- _WHAT TO DO_:
Go over the entries below line by line, copying each one that contains the word "recall".

- _EXTRACTED INFORMATION_:
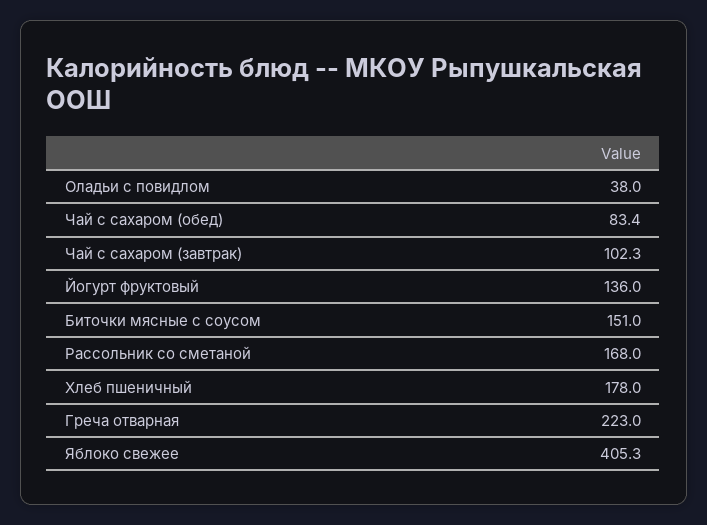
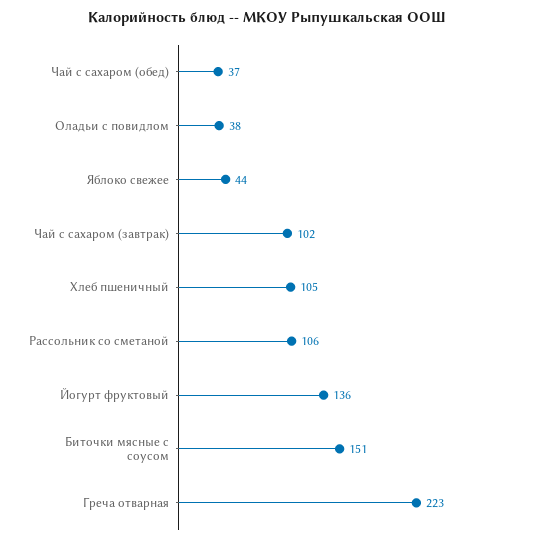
Чай с сахаром (обед): 83.4 -> 37
Рассольник со сметаной: 168 -> 106
Хлеб пшеничный: 178 -> 105
Яблоко свежее: 405.3 -> 44

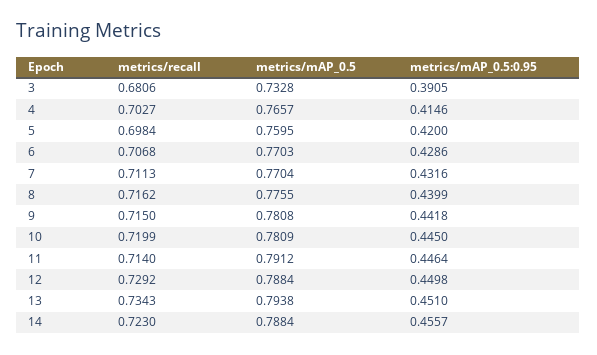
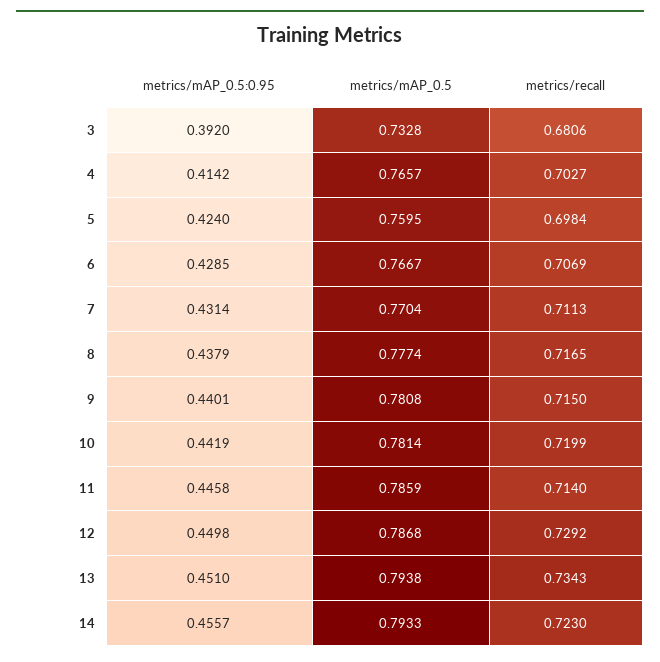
metrics/mAP_0.5:0.95, 3: 0.3905 -> 0.392
metrics/mAP_0.5:0.95, 4: 0.4146 -> 0.4142
metrics/mAP_0.5:0.95, 5: 0.42 -> 0.424
metrics/recall, 6: 0.7068 -> 0.7069
metrics/mAP_0.5, 6: 0.7703 -> 0.7667
metrics/mAP_0.5:0.95, 6: 0.4286 -> 0.4285
metrics/mAP_0.5:0.95, 7: 0.4316 -> 0.4314
metrics/recall, 8: 0.7162 -> 0.7165
metrics/mAP_0.5, 8: 0.7755 -> 0.7774
metrics/mAP_0.5:0.95, 8: 0.4399 -> 0.4379
metrics/mAP_0.5:0.95, 9: 0.4418 -> 0.4401
metrics/mAP_0.5, 10: 0.7809 -> 0.7814
metrics/mAP_0.5:0.95, 10: 0.445 -> 0.4419
metrics/mAP_0.5, 11: 0.7912 -> 0.7859
metrics/mAP_0.5:0.95, 11: 0.4464 -> 0.4458
metrics/mAP_0.5, 12: 0.7884 -> 0.7868
metrics/mAP_0.5, 14: 0.7884 -> 0.7933

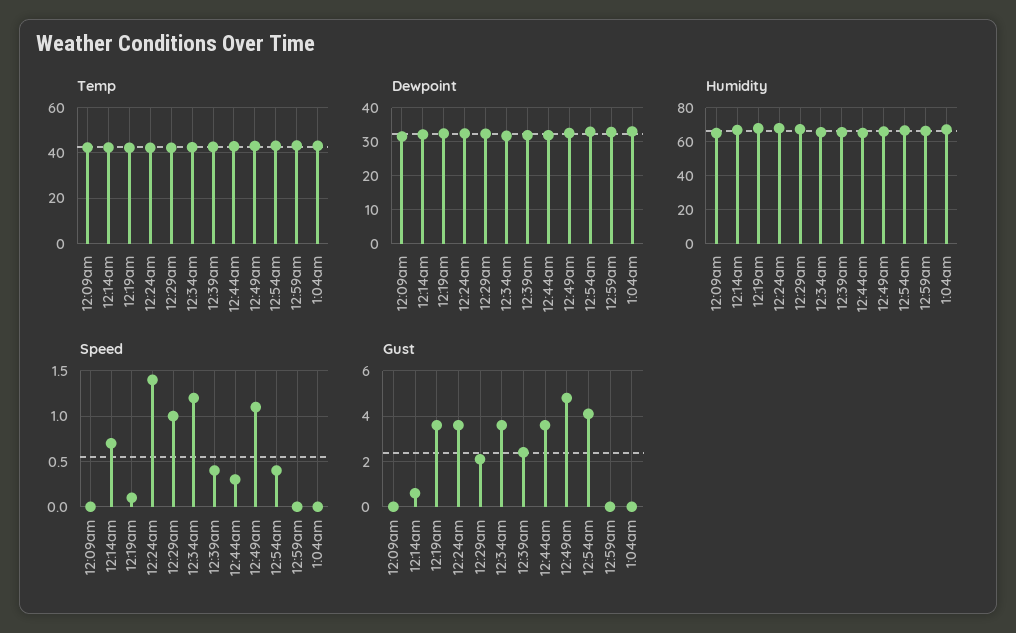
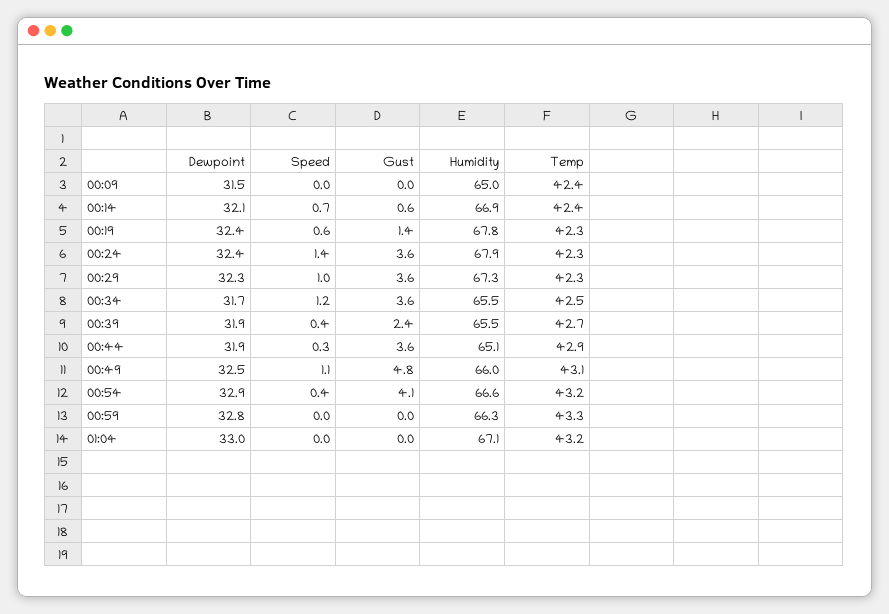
Speed, 12:19am: 0.1 -> 0.6
Gust, 12:19am: 3.5 -> 1.4
Gust, 12:29am: 2 -> 3.6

- _TASK RESULT_:
metrics/recall, 6: 0.7068 -> 0.7069
metrics/recall, 8: 0.7162 -> 0.7165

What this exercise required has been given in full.